Following fertilisation and egg retrieval, embryos are implanted in the womb of a woman three to five days later
- The patient is awake during the operation, which is performed in the doctor’s office. A little tube holding the embryos is inserted by the doctor into the woman’s vagina, via her cervix, and up into her womb. Pregnancy happens when an embryo matures while adhering to the uterine lining.
- In the event that the surgery is successful, implantation usually happens six to ten days after egg retrieval.
- Although there is no need for anaesthesia and the treatment is pleasant, some people may suffer slight cramping.
- One or two embryos may be placed into a female under the age of 40. A maximum of three embryos may be used if the woman is above 40. Because of the dangers of multiple births, the number of embryo transfers is limited.
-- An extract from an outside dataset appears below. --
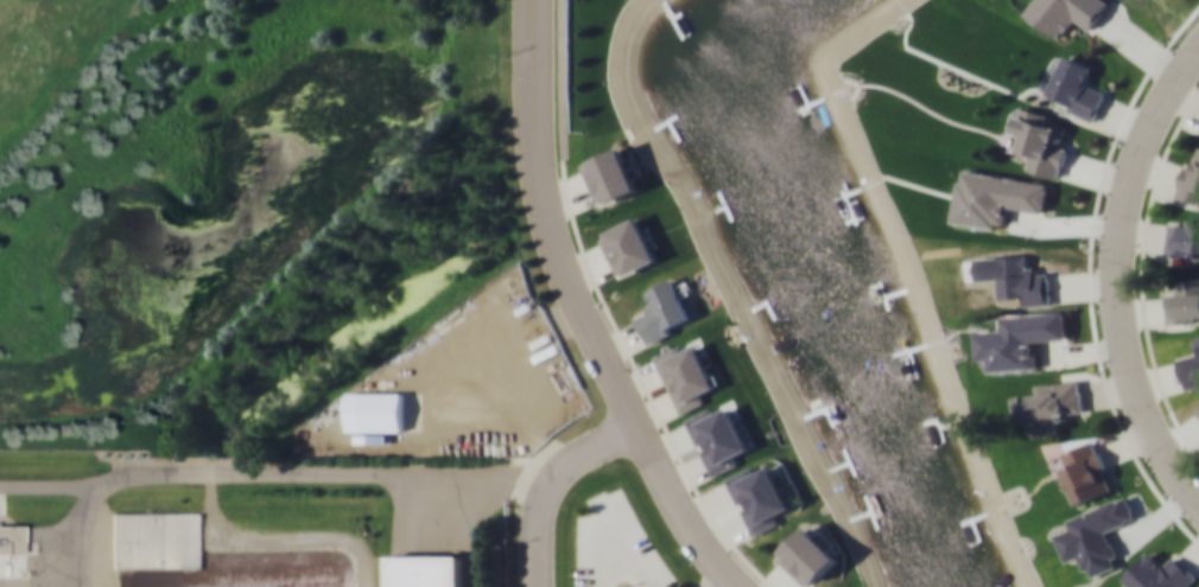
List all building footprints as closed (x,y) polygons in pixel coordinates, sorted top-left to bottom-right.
[(1112,0),(1035,0),(1026,13),(1059,38),(1066,28),(1071,33),(1078,21),(1090,31),(1112,0)] [(1095,120),(1108,87),(1089,78),(1095,64),(1062,51),(1048,89),(1055,92),(1052,102),(1095,120)] [(1059,178),(1070,145),(1060,142),(1065,129),(1046,123),(1049,114),(1021,104),(1013,130),(1024,134),(1020,149),(1030,154),(1026,167),(1059,178)] [(585,160),(600,204),(641,190),(626,146),(585,160)] [(1193,168),(1186,166),(1175,193),(1198,202),(1198,152),(1193,168)] [(1046,212),(1049,181),(962,171),(956,222),(1010,228),(1013,209),(1046,212)] [(661,260),(642,215),(601,232),(620,277),(661,260)] [(1166,254),(1198,258),(1198,220),(1171,216),(1166,254)] [(998,255),(1001,295),(1020,294),(1020,306),(1052,305),(1049,266),(1030,267),(1030,253),(998,255)] [(654,301),(634,310),(648,343),(694,324),(675,276),(648,288),(654,301)] [(1198,320),(1198,277),(1178,277),(1178,292),(1167,293),(1168,323),(1198,320)] [(1038,368),(1036,340),(1068,339),(1066,310),(1002,313),(1003,328),(977,330),(979,358),(991,358),(992,370),(1038,368)] [(1190,334),(1193,351),(1178,355),(1185,388),(1198,385),(1198,332),(1190,334)] [(681,413),(711,400),(708,389),(718,384),(698,339),(656,358),(681,413)] [(1036,383),(1038,395),(1026,396),(1029,434),(1062,432),(1060,417),(1085,415),(1081,378),(1036,383)] [(363,432),(404,432),(404,391),(363,391),(363,432)] [(713,476),(754,458),(732,408),(724,411),(721,403),(687,417),(713,476)] [(1096,438),(1058,453),(1078,504),(1116,489),(1096,438)] [(729,476),(754,535),(786,522),(781,509),(792,505),(775,465),(763,470),(760,462),(729,476)] [(112,566),(202,566),(202,511),(112,511),(112,566)] [(842,557),(807,523),(775,554),(808,586),(811,586),(842,557)] [(19,555),(19,524),(0,524),(0,555),(19,555)] [(1134,586),(1185,586),(1197,575),(1178,557),(1169,566),(1150,548),(1123,576),(1134,586)] [(462,554),(391,554),(391,586),(462,586),(462,554)]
In the case of men, the treatment consists of:
- The sperm will be cleaned and treated in order to distinguish the higher-quality sperm from the active, typical sperm.
- If sperm from a previous pregnancy is utilised, it will be taken out of frozen storage, thawed, and processed similarly.
Once the procedure has been completed
- The mother may be recommended to relax the rest of the day after the embryo transfer.
- Unless there is a higher risk of OHSS, total bed rest is not required. The next day, most women resume their regular activities.
- To conceive, it typically takes 3 IVF sessions.
- Any of the following symptoms should prompt a patient to call their doctor right away:
- Fever of more than 100.5°F (38 C)
- Pelvic pain
- Significant vaginal bleeding or blood in the urine
In vitro fertilisation success rate
Numerous variables affect how the IVF Treatment in India turns out, which affects its success rate. IVF success rate variables include:
- Age of the woman – This provides a strong indication of her ovarian reserve.
- Rates of successful or unsuccessful fertilisation and cleavage during the in vitro process.
- The quantity of eggs recovered, their degree of maturation, and their quality are all crucial factors.
- The total number of transplanted and cryopreserved embryos.
- Whether the post-transfer luteal phase is sufficient or not
- The success rate of IVF is very significantly influenced by the underlying reason of infertility.